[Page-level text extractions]

········

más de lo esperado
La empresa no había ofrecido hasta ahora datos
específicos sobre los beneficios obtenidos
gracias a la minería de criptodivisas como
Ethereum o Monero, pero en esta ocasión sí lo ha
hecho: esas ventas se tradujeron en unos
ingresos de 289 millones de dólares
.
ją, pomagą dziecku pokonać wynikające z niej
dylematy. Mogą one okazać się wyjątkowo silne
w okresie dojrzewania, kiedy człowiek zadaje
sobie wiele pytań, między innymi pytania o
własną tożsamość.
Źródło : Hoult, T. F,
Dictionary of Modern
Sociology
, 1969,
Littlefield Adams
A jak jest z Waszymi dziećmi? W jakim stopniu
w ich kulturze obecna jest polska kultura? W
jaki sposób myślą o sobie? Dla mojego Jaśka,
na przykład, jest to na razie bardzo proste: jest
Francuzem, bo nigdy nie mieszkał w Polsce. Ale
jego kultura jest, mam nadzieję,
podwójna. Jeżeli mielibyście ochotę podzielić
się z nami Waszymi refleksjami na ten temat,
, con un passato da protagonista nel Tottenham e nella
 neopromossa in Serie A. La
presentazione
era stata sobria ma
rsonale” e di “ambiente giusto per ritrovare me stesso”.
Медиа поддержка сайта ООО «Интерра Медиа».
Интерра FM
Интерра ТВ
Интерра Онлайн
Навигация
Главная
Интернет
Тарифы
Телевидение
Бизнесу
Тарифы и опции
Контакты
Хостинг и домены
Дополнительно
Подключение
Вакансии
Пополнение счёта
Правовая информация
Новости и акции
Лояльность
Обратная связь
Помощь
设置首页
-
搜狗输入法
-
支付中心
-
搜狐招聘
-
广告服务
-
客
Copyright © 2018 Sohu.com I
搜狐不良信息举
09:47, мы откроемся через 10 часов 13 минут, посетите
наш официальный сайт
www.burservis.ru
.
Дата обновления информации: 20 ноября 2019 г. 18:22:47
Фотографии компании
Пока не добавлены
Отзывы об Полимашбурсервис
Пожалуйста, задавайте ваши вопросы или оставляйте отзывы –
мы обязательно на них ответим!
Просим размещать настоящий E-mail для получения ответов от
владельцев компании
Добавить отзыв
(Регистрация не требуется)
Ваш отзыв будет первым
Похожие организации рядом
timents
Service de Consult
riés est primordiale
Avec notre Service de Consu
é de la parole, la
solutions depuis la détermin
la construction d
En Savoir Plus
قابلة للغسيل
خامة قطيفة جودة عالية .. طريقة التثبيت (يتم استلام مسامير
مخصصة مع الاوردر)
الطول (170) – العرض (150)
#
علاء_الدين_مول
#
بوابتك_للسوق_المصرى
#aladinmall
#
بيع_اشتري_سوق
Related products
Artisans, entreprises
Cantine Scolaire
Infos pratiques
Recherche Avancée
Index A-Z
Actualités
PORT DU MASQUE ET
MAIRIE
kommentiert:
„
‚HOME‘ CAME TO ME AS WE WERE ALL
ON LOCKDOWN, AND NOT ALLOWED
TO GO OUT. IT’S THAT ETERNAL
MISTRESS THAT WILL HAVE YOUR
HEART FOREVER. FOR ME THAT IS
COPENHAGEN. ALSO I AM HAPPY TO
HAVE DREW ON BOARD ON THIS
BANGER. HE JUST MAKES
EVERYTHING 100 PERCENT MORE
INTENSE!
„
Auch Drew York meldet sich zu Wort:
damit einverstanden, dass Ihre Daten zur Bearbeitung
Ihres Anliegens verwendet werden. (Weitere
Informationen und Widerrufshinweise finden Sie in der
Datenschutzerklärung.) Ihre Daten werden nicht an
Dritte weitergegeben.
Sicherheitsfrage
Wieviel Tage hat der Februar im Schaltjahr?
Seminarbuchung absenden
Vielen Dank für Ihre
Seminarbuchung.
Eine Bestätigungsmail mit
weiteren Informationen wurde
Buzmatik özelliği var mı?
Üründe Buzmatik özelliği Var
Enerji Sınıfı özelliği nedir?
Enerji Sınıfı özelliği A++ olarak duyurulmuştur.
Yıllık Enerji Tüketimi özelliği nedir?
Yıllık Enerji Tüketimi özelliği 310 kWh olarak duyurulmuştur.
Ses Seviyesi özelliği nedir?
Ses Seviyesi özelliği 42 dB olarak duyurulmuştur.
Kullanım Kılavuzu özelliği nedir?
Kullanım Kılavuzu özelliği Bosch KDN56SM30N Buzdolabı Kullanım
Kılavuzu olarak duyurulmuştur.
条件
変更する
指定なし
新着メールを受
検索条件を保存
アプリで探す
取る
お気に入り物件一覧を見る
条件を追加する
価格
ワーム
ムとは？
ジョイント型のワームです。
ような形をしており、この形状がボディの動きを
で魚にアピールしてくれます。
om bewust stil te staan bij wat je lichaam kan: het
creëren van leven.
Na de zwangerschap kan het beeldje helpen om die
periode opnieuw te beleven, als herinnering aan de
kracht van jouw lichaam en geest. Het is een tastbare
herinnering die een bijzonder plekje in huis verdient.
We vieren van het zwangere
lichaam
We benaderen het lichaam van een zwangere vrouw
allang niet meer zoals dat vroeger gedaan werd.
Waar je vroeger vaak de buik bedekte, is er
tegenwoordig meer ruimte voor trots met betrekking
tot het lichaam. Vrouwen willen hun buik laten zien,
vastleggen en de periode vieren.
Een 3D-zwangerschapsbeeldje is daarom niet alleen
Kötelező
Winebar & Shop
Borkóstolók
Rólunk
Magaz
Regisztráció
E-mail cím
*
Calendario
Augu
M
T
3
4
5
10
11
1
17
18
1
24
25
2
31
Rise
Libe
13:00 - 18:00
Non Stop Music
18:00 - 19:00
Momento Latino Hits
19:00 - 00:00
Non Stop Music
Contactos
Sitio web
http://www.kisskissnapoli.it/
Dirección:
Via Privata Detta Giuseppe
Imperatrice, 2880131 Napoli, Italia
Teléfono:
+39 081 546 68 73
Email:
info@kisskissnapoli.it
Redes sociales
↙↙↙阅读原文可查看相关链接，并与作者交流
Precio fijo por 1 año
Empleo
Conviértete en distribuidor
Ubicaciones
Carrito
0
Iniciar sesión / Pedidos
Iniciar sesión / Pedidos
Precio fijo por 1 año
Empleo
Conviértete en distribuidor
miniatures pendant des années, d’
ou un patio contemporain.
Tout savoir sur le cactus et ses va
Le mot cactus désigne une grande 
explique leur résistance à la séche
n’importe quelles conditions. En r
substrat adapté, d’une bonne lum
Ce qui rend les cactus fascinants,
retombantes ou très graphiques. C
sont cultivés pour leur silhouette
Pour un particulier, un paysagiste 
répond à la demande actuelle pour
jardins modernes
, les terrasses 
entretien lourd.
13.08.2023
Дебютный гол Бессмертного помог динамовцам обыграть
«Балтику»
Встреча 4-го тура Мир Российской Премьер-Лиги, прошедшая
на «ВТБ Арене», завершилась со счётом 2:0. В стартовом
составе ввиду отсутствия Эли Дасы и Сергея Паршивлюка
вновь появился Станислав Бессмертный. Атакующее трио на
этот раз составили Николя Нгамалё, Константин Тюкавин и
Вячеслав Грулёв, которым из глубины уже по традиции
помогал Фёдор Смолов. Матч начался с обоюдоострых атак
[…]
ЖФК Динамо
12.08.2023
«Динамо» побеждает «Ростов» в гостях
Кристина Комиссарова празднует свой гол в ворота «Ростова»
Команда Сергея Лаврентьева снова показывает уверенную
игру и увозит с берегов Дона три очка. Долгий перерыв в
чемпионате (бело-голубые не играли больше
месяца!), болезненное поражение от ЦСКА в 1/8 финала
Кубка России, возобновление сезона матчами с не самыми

········

● WHAT THE EXERCISE ASKS
For each line in the records that contains the word "herinnering", make a copy.

● RESPONSE AREA
periode opnieuw te beleven, als herinnering aan de
herinnering die een bijzonder plekje in huis verdient.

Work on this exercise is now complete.